045:奇怪
微睡から覚めるように、エセルは目を開いた。
「………まだ、夜か。」
つい先ほどまで、昔の夢を見ていた気がする。エセルは自身の頬にそっと触れた。まだ、あの日に感じた感触が残っている気がした。
だが、当然ながら、そこには何もなかった。
エセルはその感覚を振り払うように、ぎゅっと目を瞑って、ふるりと頭を振った。そして、細く息を吐く。

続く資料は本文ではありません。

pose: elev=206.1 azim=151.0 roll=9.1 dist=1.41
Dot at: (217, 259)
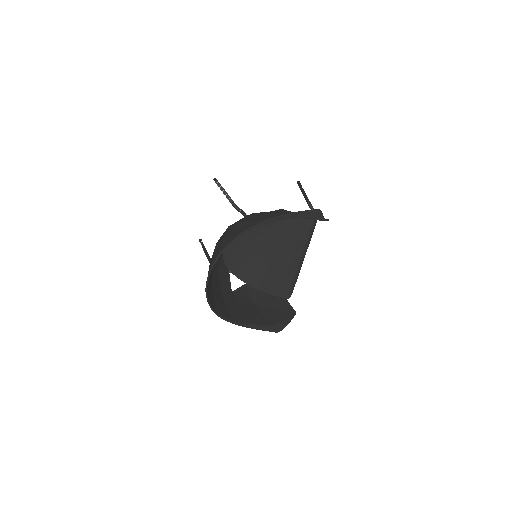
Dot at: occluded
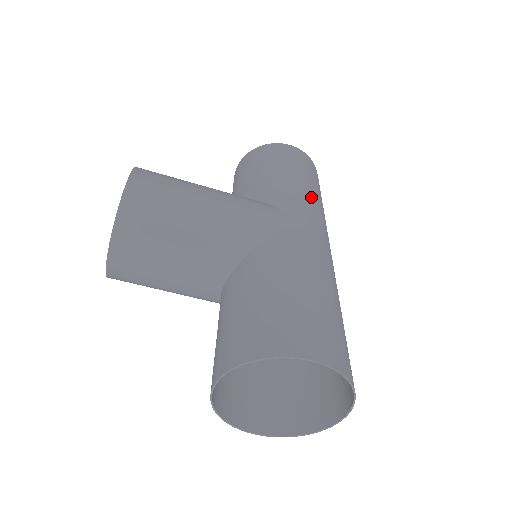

すっかり目が覚めてしまった。仕方なく、エセルは上着を羽織って、部屋の扉を開け外へと出た。エセルは城内を抜け、中庭をぷらぷらとあてもなく歩く。ついこの間まで積もっていた雪は、普段から影になっている部分を除き、殆ど残っていない。もう幾ばくもしないうちに、春になるのだろう。
「不思議だ……。」
六度目の春もきっとあの牢屋の中、そう、ほんの数か月前まで思っていたはずなのに。今は、こうして一人散歩をできる。幼い弟の頭を撫でることもできる。そして、細く小さい明り取り越しでない、広い空を見上げることができた。
「何が、不思議、なのですか……?」
突如聞こえた女の声に、エセルはびくりとして振り返った。そこには思いがけない人物がいる。
「なぜ、ここに?」
振り返った先にいたのは、アイリアだった。城の外廊下の柱に寄り添うように立っているその女は、真っ白な月明かりに透けるような夜着を纏い、ともすれば亡霊のようにも見えてしまいそうだった。
アイリアは理由を言いたくないらしく、俯きがちに小さく首を振った。だが、理由は今はどうでもよい。エセルは足早に彼女に近付くと、自身が着ていた上着を脱ぎ、その肩にかけた。
「着ていてください、風邪をひきますよ。」
「はい………」
普段の彼女からは考えられぬほど、従順に頷いたアイリアを訝しく思いながらも、エセルはアイリアの背に手を添えて、戻りましょうと促す。
だがアイリアは動こうとはせず、エセルの服を掴み引き留める。
「……どうされました。」
エセルが振り向くと、アイリアがその胸をぎゅっと掴んで、しがみ付くように身を寄せた。
本当にどうしたのだろう。普段の彼女は気丈で、こうして誰かに縋るような弱さを決して見せないような女だと思っていた。
こうしているアイリアは、五年前の、いつも悲しさを感じる顔をしていた彼女を思い起こさせた。
庇護欲を誘う。
エセルは彼女の艶やかな黒髪を撫でて、そっと抱き寄せた。その手に誘われるように、ぴったりとくっついた彼女の柔らかい身体を感じる。
俯いたままの彼女の表情は見えない。
だが、何故か彼女は泣いているような気がして、エセルはそれを宥めるように、彼女の額に触れるか触れないかの口付けを落とした。